We recommend using the brew() function or the assign_confidence() method to obtain these confidence estimates, rather than initializing the classes below directly.

class mokapot.confidence.GroupedConfidence(psms, scores, desc=True, eval_fdr=0.01)[source]

Perform grouped confidence estimation for a collection of PSMs.

Groups are defined by the LinearPsmDataset. Confidence estimates for each group can be retrieved by using the group name as an attribute, or from the group_confidence_estimates() property.

Parameters:
psmsLinearPsmDataset object

A collection of PSMs.

scoresnp.ndarray

A vector containing the score of each PSM.

descbool

Are higher scores better?

eval_fdrfloat

The FDR threshold at which to report performance.
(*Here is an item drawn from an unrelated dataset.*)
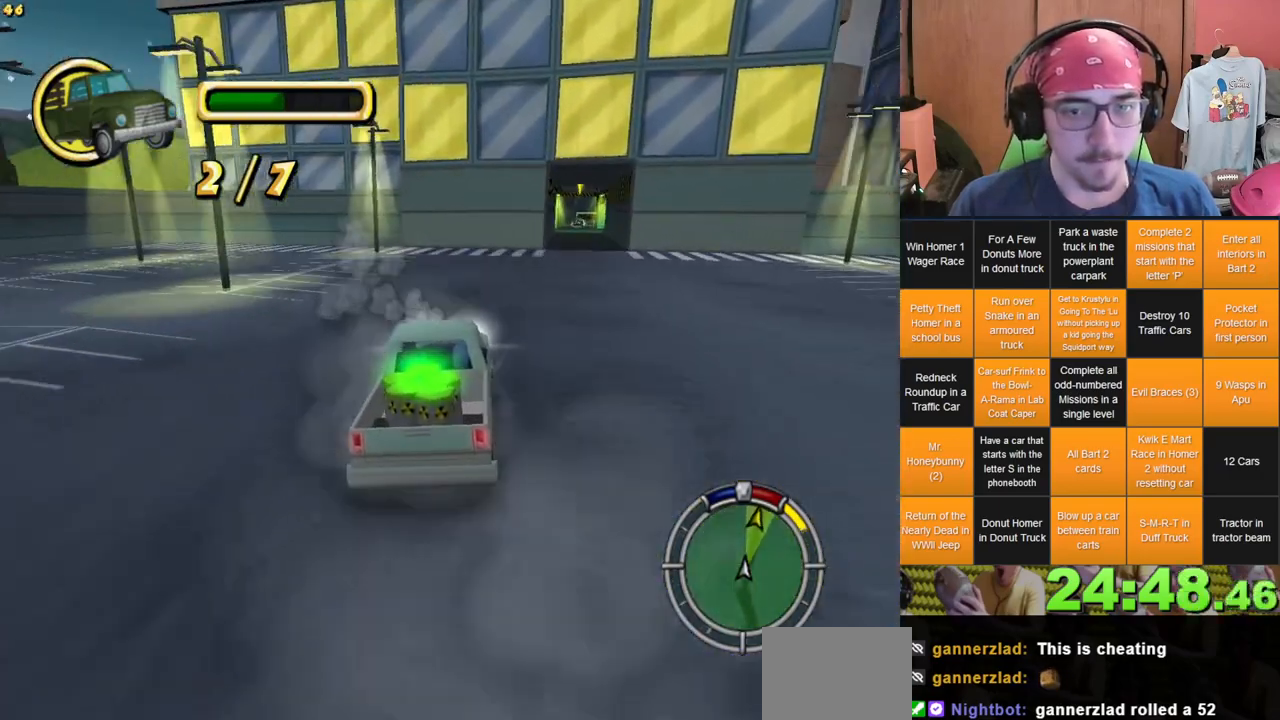
{"dt_ms": 500, "buttons": ["L2"], "left_stick": "left", "right_stick": "center", "events": [[50, "L2", "down"]]}
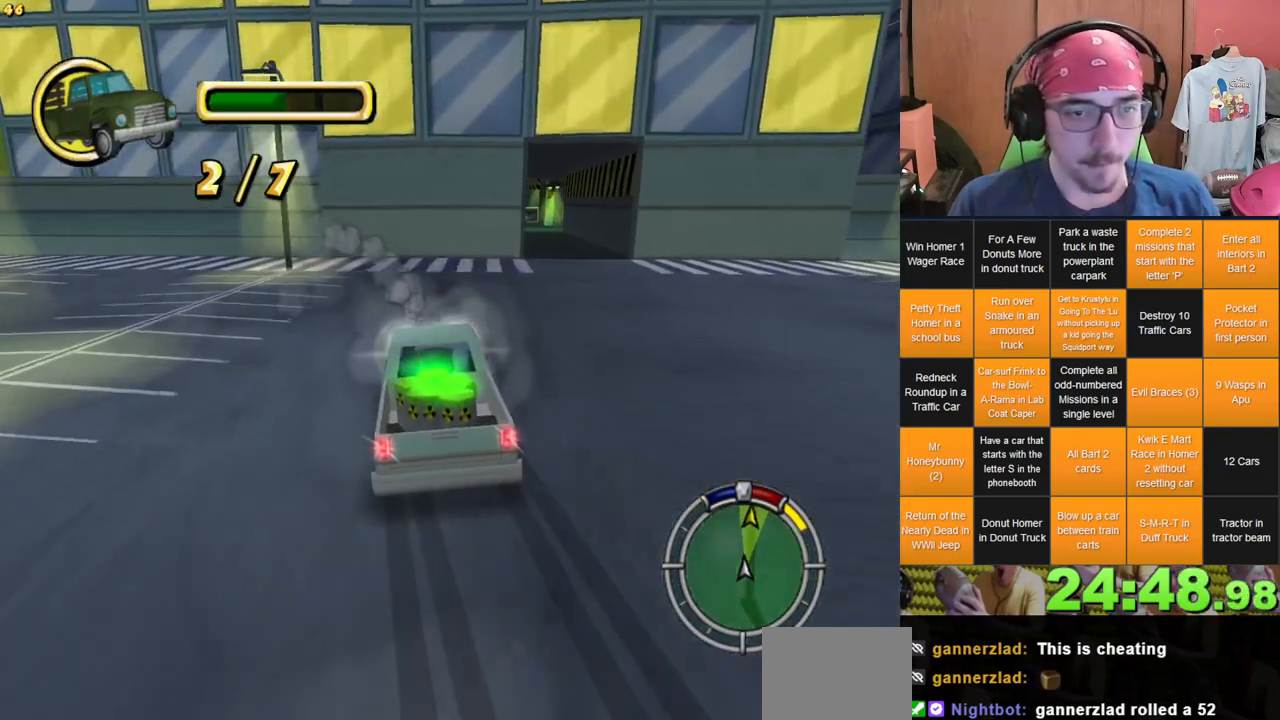
{"dt_ms": 500, "buttons": ["L2"], "left_stick": "left", "right_stick": "center", "events": []}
This parameter has no affect on the analysis itself, only logging messages.

rngint, np.random.Generator, optional

A seed or generator used to break ties, or None to use the default random number generator state.

Attributes:
groups: List
group_confidence_estimates: Dict

Methods

to_txt([dest_dir, file_root, sep, decoys, ...])

Save confidence estimates to delimited text files.

property group_confidence_estimates

A dictionary of the confidence estimates for each group.

property groups

The groups for confidence estimation

to_txt(dest_dir=None, file_root=None, sep='\t', decoys=False, combine=False)[source]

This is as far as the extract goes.